Seijuurou menahan nafas, sedikit menjedakkan belakang kepalanya pada dinding lift. Terlalu lama berurusan dengan gadis ini berdampak buruk pada tempurung kepalanya.

"Dengar, Tetsuya. Aku akan mengantarmu pulang. Suka atau tidak." Seijuurou menatap lurus-lurus pada sosok yang tidak tingginya tidak berbeda jauh darinya. Tidak ada penjelasan lebih rinci kenapa tubuhnya bergerak begitu saja mengikuti langkah Tetsu-chan. "Satu yang perlu kau tahu, aku ini absolut. Aku tidak menerima penolakan," sambungnya tegas, layaknya memberi komando pada bawahan.

"Tidak mau. Uangku masih cukup untuk membayar taksi, Akashi-kun."

Pintu lift terbuka. Seijuurou mengambil alih tas jinjing Tetsu-chan lalu menggenggam jemari kanan gadis itu, mengabaikan berbagai macam penolakan yang dilempar Tetsu-chan padanya. Seijuurou membuka pintu kanan mobil, meisyaratkan agar Tetsu-chan duduk di sana. Tetsu-chan sendiri hanya bisa misuh-misuh sambil menurutinya. Seijuurou membuka pintu belakang mobil, melempar tas Tetsu-chan lalu mendudukkan diri di belakang kemudi.

"Akashi-kun tidak akan dapat untung apa-apa kalau menculikku," ujarnya. Refleks kedua tangan terkepal di depan dada.

"Aku tidak berminat menculikmu, Tetsuya. Diamlah sedikit."

Sepasang iris babyblue Tetsu-chan mendelik kesal, kontras dengan raut wajahnya yang datar-datar saja. Sisa-sisa perjalanan pun diisi dengan keheningan, keduanya urung melukis aksara basa-basi di udara. Pun, tanpa alunan lagu atau percakapan kecil. Hanya penunjuk arah seadanya dari Tetsu-chan.

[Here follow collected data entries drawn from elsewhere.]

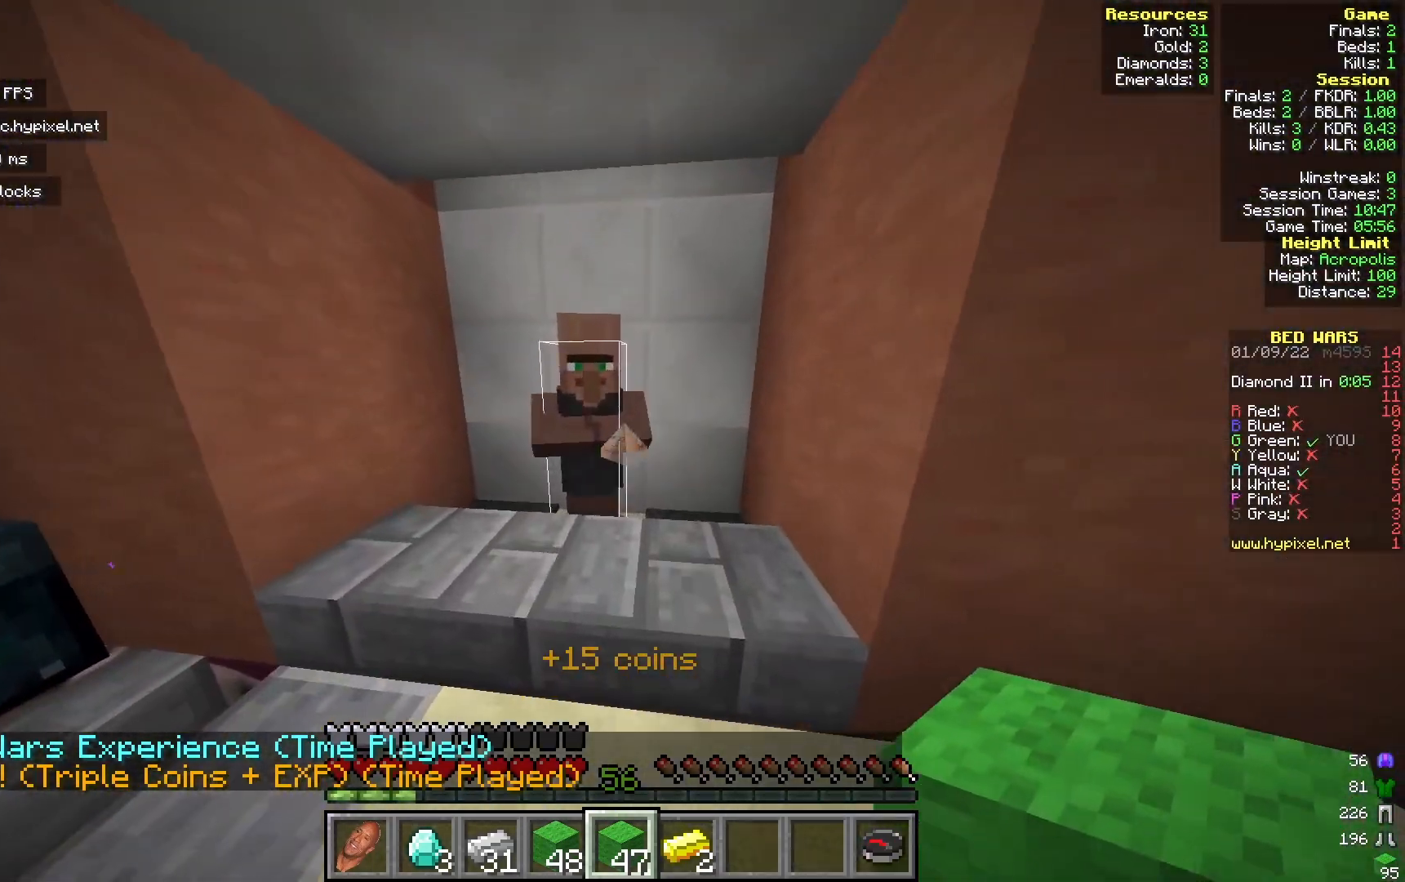
{"keys": [], "mouse": [], "events": []}
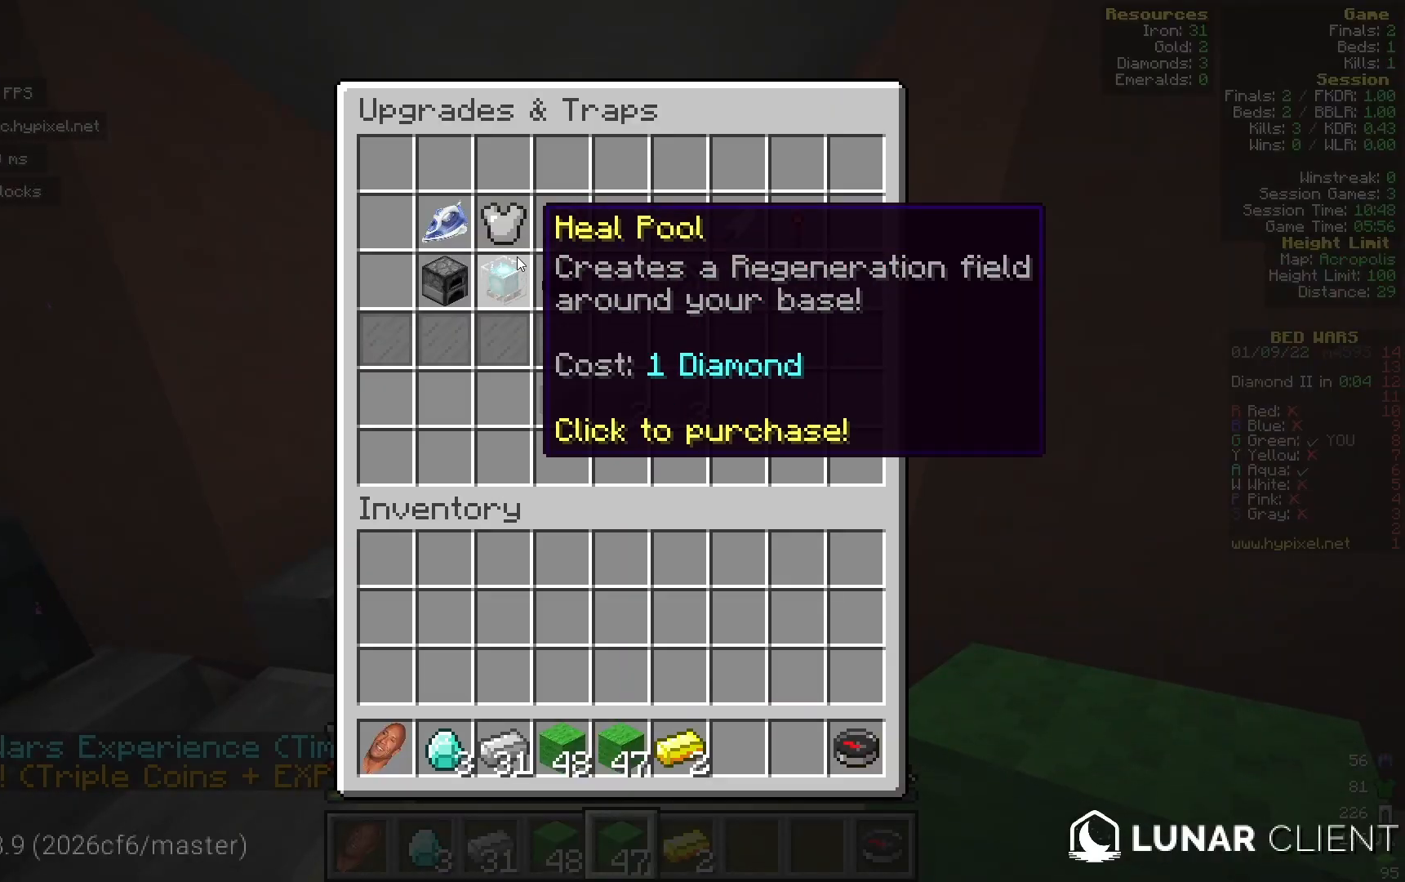
{"keys": [], "mouse": [], "events": []}
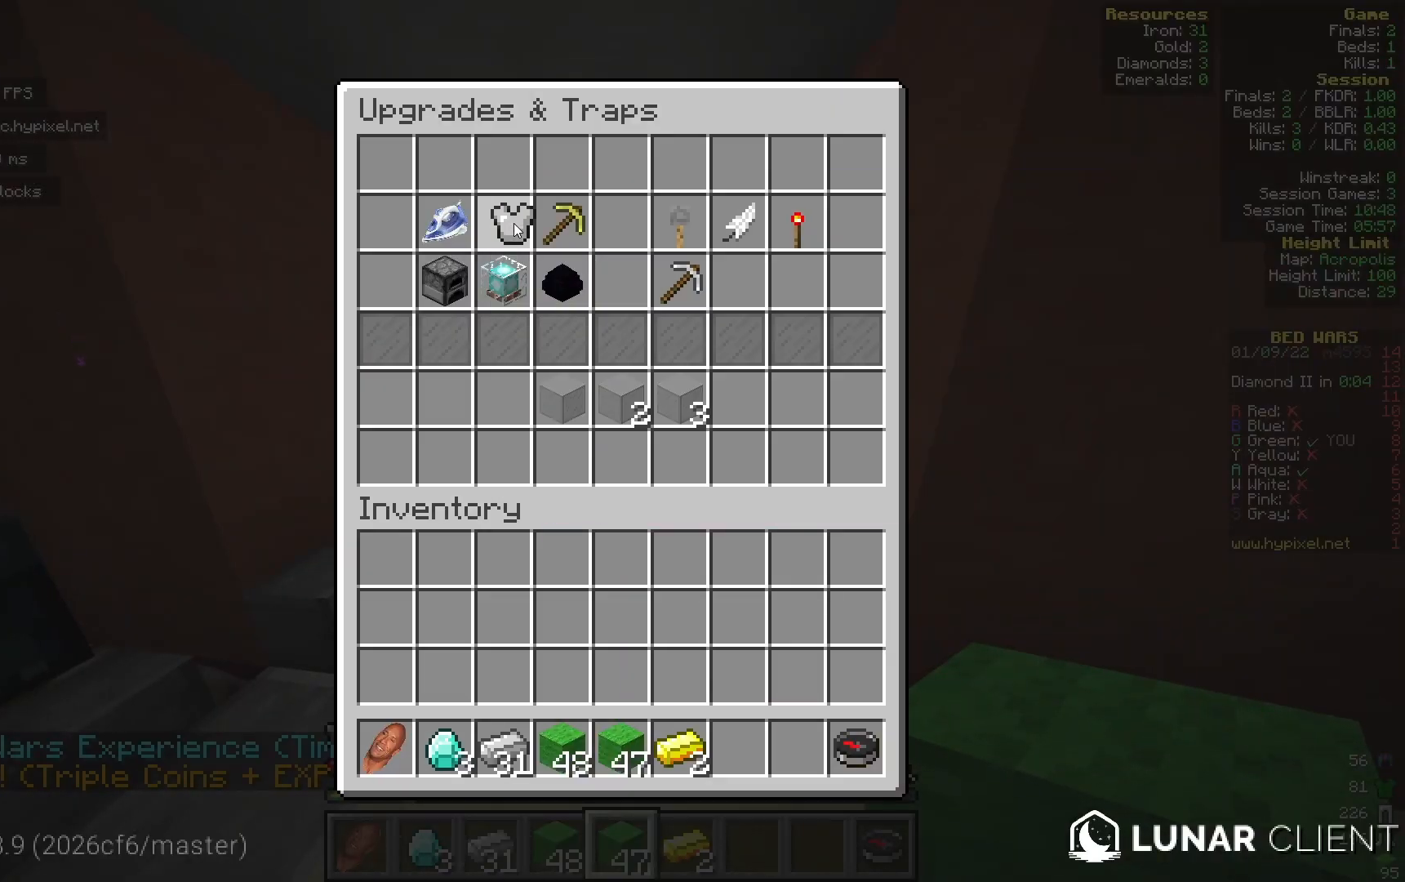
{"keys": [], "mouse": [], "events": []}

Tiga puluh menit kemudian Seijuurou memberhentikan mobilnya di depan rumah mungil. Pagarnya tidak terlalu tinggi dan halaman kecilnya dipenuhi banyak bunga. Sejauh mata memandang Seijuurou yakin rumah mungil ini nampak paling bersahabat dibandingkan rumah tetangga-tetangga Tetsu-chan yang lain.

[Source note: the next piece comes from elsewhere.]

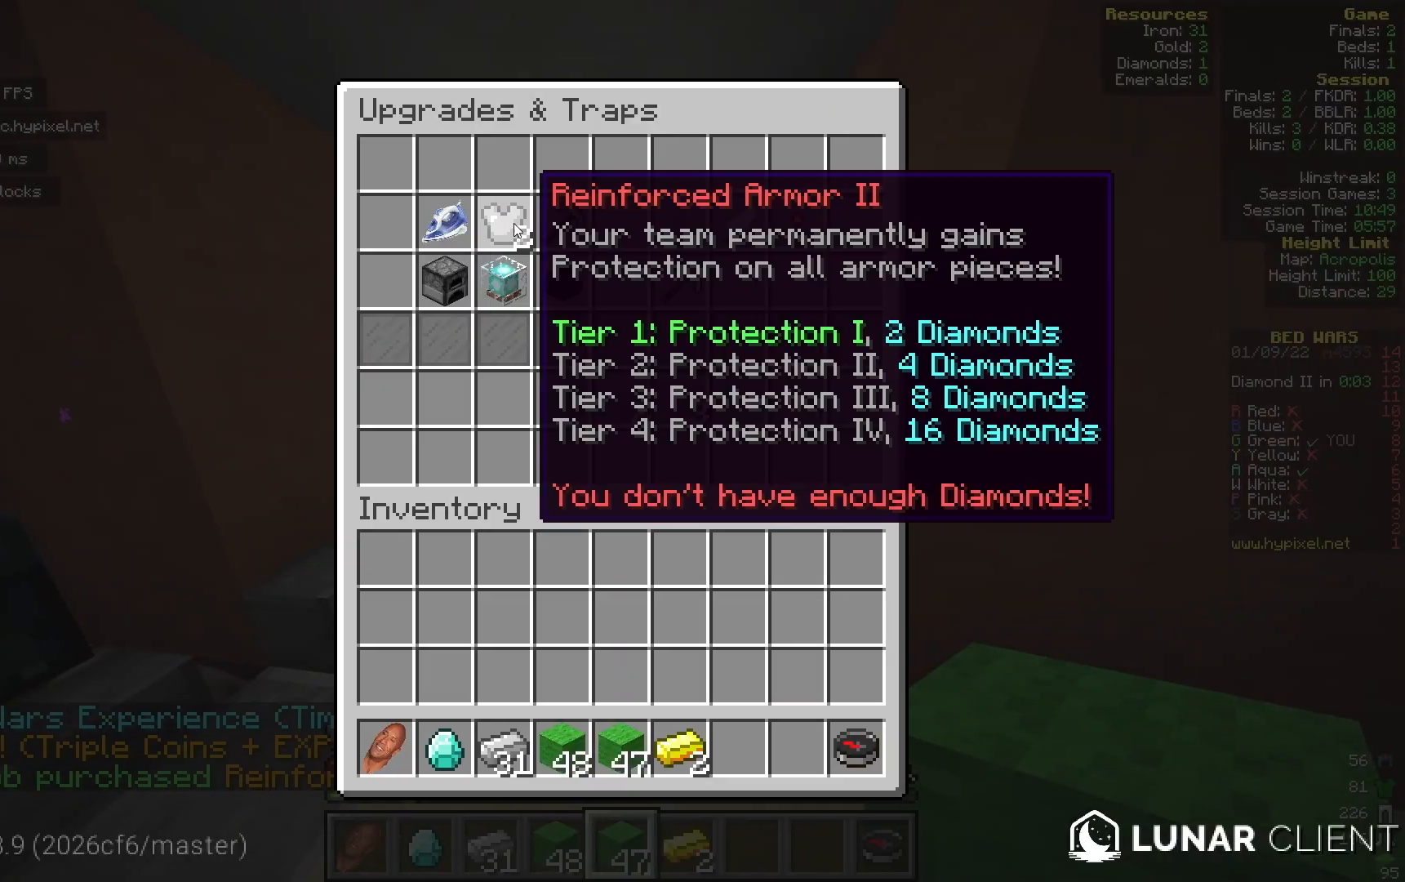
{"keys": ["w"], "mouse": [], "events": [[200, "w", "down"]]}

"Akashi-kun." Tetsu-chan menolehkan pandangannya, memandang Seijuurou lamat-lamat. Perlahan, jemari halusnya terangkat, mengambil sebelah tangan Seijuurou untuk disandarkan di depan dadanya.

Seijuurou terkejut. Nampaknya Tetsu-chan tidak selugu yang dia kira, eh? Dadanya terasa lembut sekali. Maunya ia ajak ke apartemennya saja tadi. Kalau begini kan repot, bolak-balik dari rumah Tetsu-chan sampai ke apartemennya. Kalau sudah begini—

"Akashi-kun. Jangan mengelak, aku tahu Akashi-kun menyukaiku. Tapi…" sorot babyblue itu datar seperti biasanya, namun jantung Seijuurou berdetak lebih cepat dengan sendirinya, "—aku laki-laki, Akashi-kun."

Oh

Seijuurou terkejut bukan main. Mulutnya refleks membuka dan menutup, engap-engapan seperti ikan koi. Beberapa lipatan muncul menghiasi dahinya. Reo pasti tertawa terpingkal-pingkal melihat Seijuurou yang seperti baru saja mengintip nenek-nenek mandi.

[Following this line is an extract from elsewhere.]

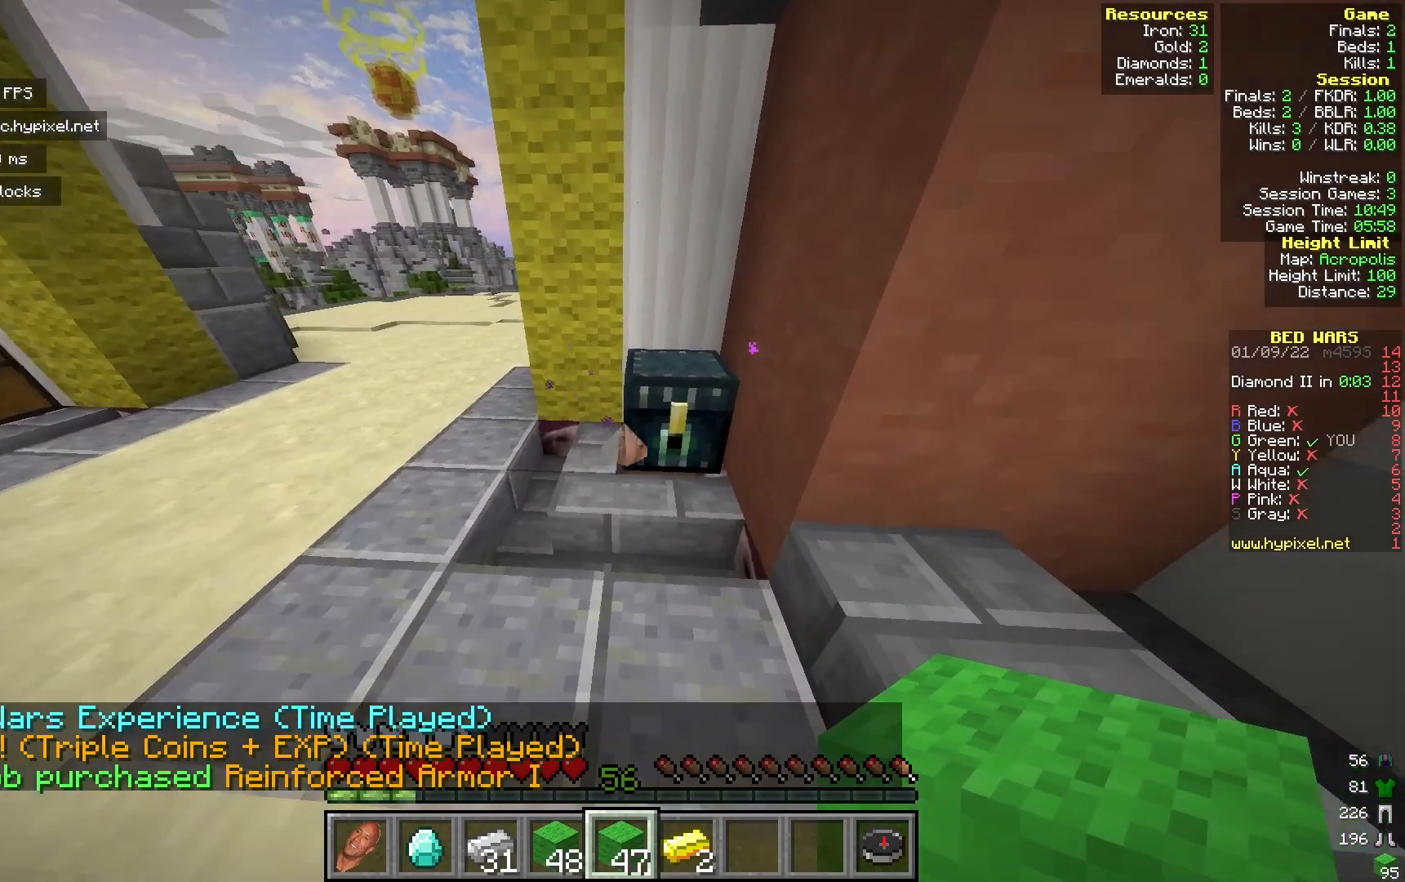
{"keys": [], "mouse": []}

"Lihat?" Tetsu-chan mengambil sumpalan dadanya lalu menunjukkannya pada Seijuurou dengan santainya. "Ini hanya sumpalan, Akashi-kun. Jadi tolong jangan mengejar-ngejarku seperti ini," sambungnya datar seraya kembali memasukkan sumpelan itu ke dalam gaunnya.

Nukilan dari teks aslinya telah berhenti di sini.